Помню прекрасно, а потом лейтенант Ферапонтов, даром что книжный червь, таких пистонов вставил, что неделю из нарядов не вылезали.
— Ох, они и визжали, когда мы их обрызгивать принялись. А Боцман, хитрец этакий, в тыл зашел, и оттуда пугать начал, так ему по кумполу съездили… Помнишь? Помнишь… Хорошие были времена: лежишь на песке, смотришь в звездное небо, а впереди целая жизнь. И пацаны все живые: Донец, Индус, Боцман и этот прыщавый, как его там…

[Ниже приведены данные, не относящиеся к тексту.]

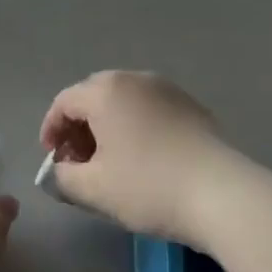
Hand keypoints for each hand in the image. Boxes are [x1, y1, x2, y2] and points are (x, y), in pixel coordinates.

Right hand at [39, 71, 247, 244]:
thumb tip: (57, 172)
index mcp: (106, 91)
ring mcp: (167, 89)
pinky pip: (150, 108)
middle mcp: (135, 79)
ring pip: (124, 101)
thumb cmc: (148, 186)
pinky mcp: (190, 105)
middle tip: (77, 161)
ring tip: (109, 161)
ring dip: (108, 125)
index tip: (52, 160)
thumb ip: (64, 178)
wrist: (220, 192)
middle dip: (79, 126)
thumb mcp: (95, 190)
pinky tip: (143, 157)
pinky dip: (136, 126)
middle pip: (94, 95)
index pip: (65, 101)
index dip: (51, 129)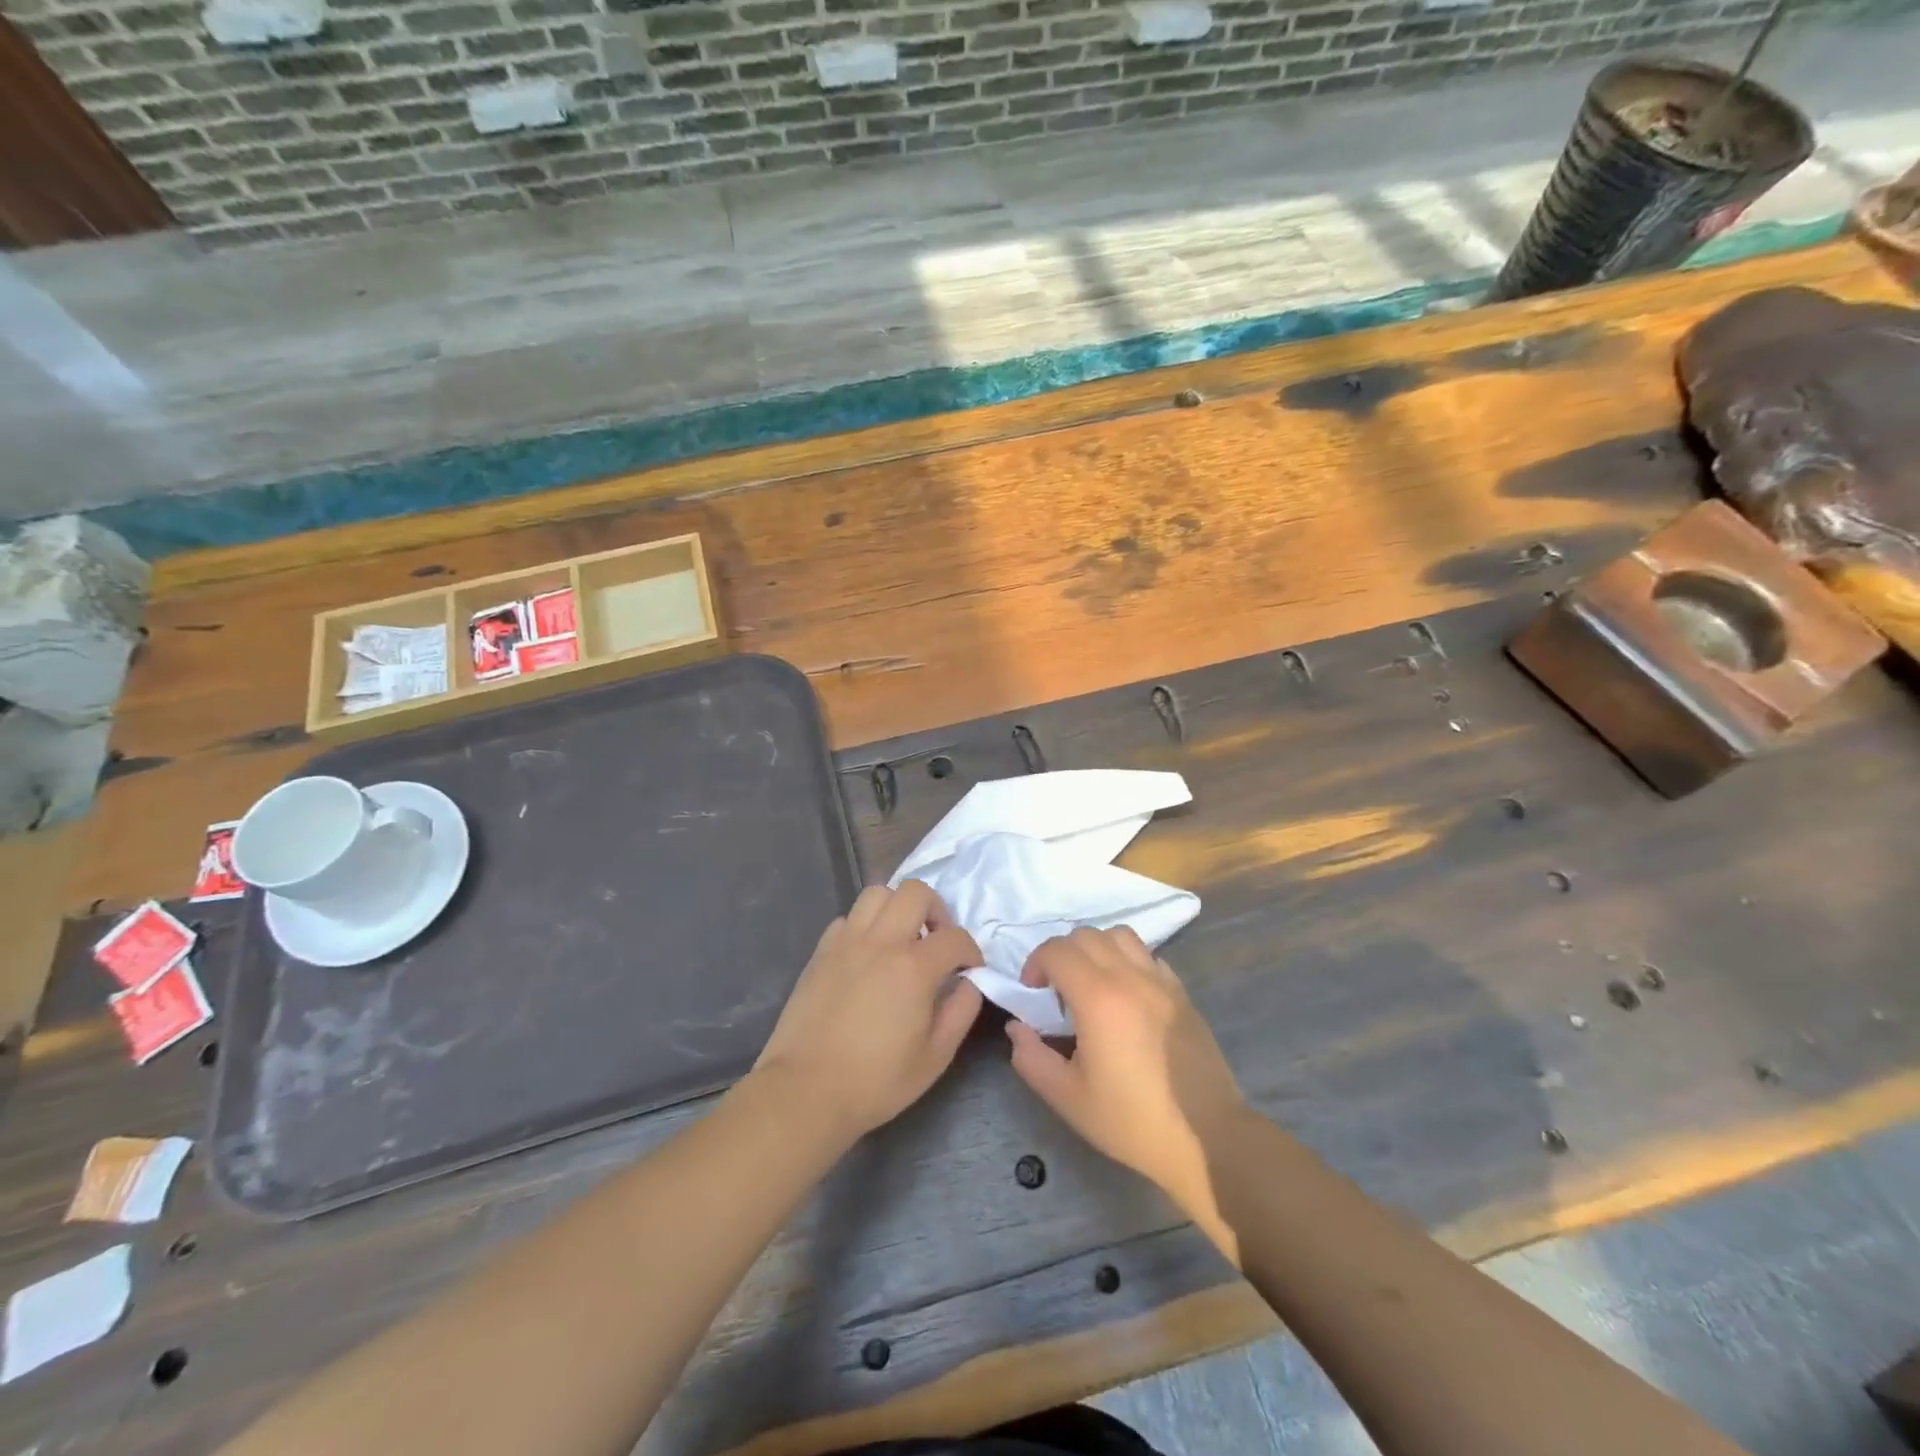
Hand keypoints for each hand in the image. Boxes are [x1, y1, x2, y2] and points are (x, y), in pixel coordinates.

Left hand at [754, 881, 983, 1139]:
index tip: (970, 971)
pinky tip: (867, 956)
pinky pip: (848, 918)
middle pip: (915, 892)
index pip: (955, 937)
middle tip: (936, 942)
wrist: (806, 1090)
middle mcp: (881, 941)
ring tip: (901, 940)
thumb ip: (962, 1010)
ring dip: (897, 909)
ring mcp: (846, 942)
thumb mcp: (936, 1056)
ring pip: (877, 893)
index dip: (971, 952)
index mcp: (914, 967)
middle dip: (936, 910)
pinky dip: (865, 926)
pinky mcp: (821, 951)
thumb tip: (969, 981)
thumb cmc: (876, 1080)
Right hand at [1006, 928, 1247, 1224]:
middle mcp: (1130, 977)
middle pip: (1085, 935)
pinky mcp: (1182, 992)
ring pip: (1119, 936)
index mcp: (1098, 998)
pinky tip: (1125, 996)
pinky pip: (1147, 955)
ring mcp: (1160, 981)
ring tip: (1091, 984)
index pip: (1056, 950)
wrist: (1208, 1137)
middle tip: (1056, 991)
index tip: (1032, 994)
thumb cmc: (1132, 1120)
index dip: (1035, 964)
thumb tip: (1017, 1028)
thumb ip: (1032, 1058)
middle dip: (1061, 954)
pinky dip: (1127, 961)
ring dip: (1095, 949)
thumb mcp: (1068, 1098)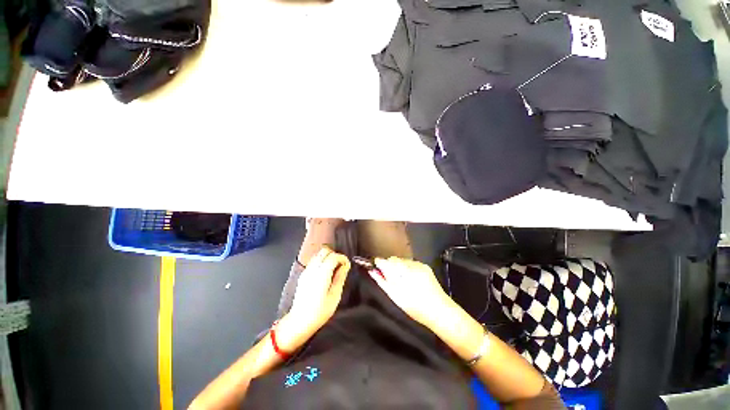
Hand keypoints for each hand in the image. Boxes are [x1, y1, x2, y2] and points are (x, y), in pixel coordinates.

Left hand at [278, 247, 349, 350]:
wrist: (299, 321)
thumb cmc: (320, 311)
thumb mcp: (335, 296)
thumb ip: (340, 278)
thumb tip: (345, 266)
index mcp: (322, 274)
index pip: (333, 256)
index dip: (342, 258)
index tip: (347, 265)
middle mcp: (313, 269)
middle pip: (324, 251)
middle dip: (335, 255)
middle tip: (340, 266)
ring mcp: (306, 271)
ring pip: (318, 254)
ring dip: (328, 257)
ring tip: (333, 269)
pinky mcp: (303, 274)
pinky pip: (314, 261)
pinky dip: (322, 261)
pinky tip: (325, 273)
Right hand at [369, 257, 452, 328]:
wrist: (440, 311)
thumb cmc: (415, 307)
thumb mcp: (395, 296)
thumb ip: (382, 282)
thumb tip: (372, 271)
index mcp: (401, 272)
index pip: (386, 261)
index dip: (379, 263)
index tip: (376, 267)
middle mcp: (411, 265)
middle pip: (394, 259)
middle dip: (390, 266)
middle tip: (389, 278)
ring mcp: (419, 264)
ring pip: (402, 261)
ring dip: (399, 267)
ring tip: (402, 281)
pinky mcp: (426, 266)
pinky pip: (411, 263)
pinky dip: (408, 269)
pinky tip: (411, 279)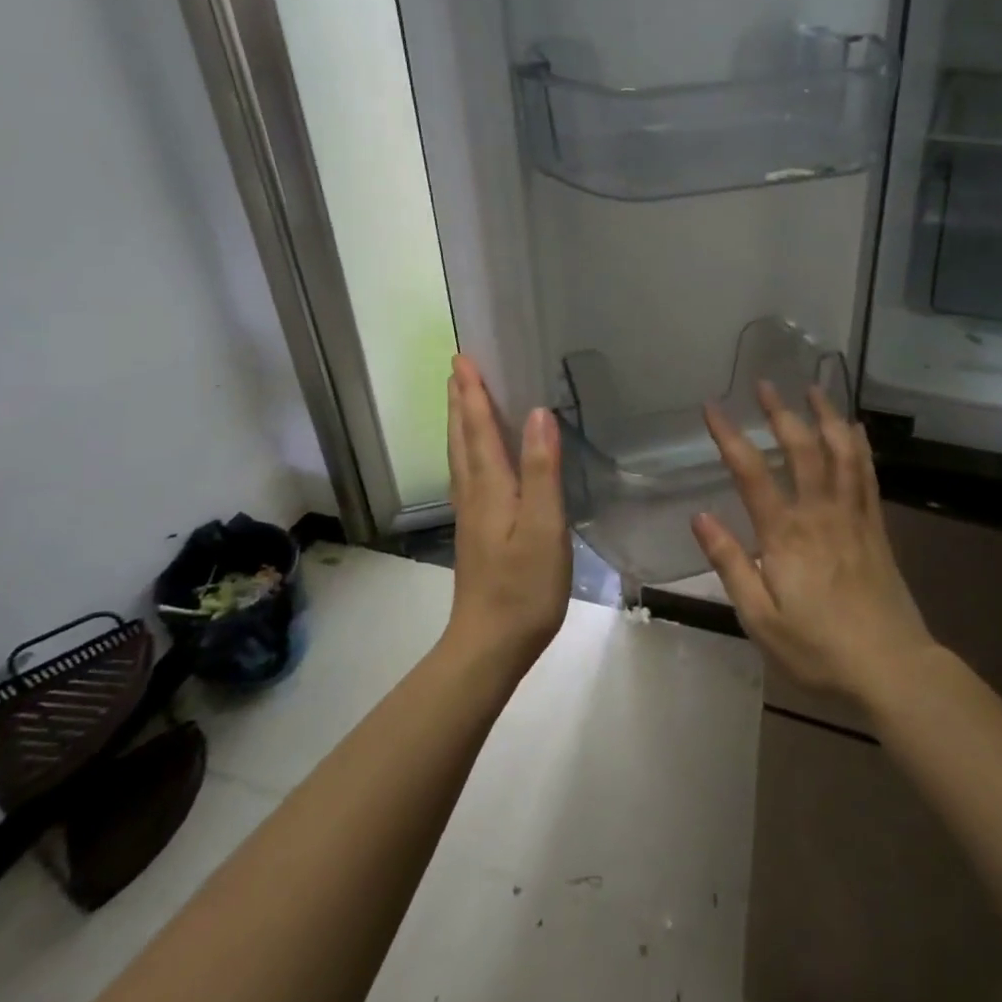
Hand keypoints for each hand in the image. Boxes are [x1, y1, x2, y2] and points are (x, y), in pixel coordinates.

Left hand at [445, 356, 570, 673]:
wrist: (490, 644)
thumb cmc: (524, 586)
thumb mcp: (543, 527)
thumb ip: (541, 470)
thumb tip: (538, 413)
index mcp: (490, 487)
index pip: (479, 429)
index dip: (474, 393)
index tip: (463, 358)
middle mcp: (474, 494)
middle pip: (463, 438)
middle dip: (461, 400)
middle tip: (457, 367)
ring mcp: (471, 515)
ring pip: (461, 456)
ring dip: (460, 422)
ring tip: (461, 399)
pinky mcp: (476, 532)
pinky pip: (467, 474)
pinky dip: (467, 450)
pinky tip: (474, 458)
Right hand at [693, 383, 932, 707]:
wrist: (892, 668)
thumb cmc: (818, 649)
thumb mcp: (760, 618)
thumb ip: (730, 564)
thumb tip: (699, 517)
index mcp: (785, 535)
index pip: (751, 473)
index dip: (730, 436)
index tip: (712, 407)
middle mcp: (820, 513)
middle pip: (801, 449)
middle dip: (781, 412)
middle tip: (765, 383)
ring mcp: (853, 516)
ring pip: (841, 452)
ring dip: (825, 415)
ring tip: (814, 388)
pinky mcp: (876, 527)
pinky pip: (868, 474)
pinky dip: (860, 445)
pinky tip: (855, 428)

Длинный нескладный парень, с изъеденным оспой лицом. Позывного его я так и не запомнил, в первой же командировке сгинул. И главное глупо так… Поднял руку шлем поправить, и пуля в незащищенное кевларом место угодила, прямо подмышку.
— Михалыч, не нравится мне твое настроение — завязывай депресняк разводить. Все у тебя хорошо в жизни: жена, дети, внуки подрастают.
— Да насрать им на меня… и внукам, и детям, а уж жене тем более. Если бы денег не приносил, давно бы на улицу выкинули. Мешаю я всем, понимаешь? Жизнь отравляю…
Ох ты ж…, а дела-то наши совсем плохи. К Михалычу пожаловала третья стадия «хреноватости», когда весь белый свет не мил и видится только один выход — в доброе прошлое. А поскольку вернуться назад не представляется возможным, то в самый раз петля на шею, ну или пуля в висок из наградного.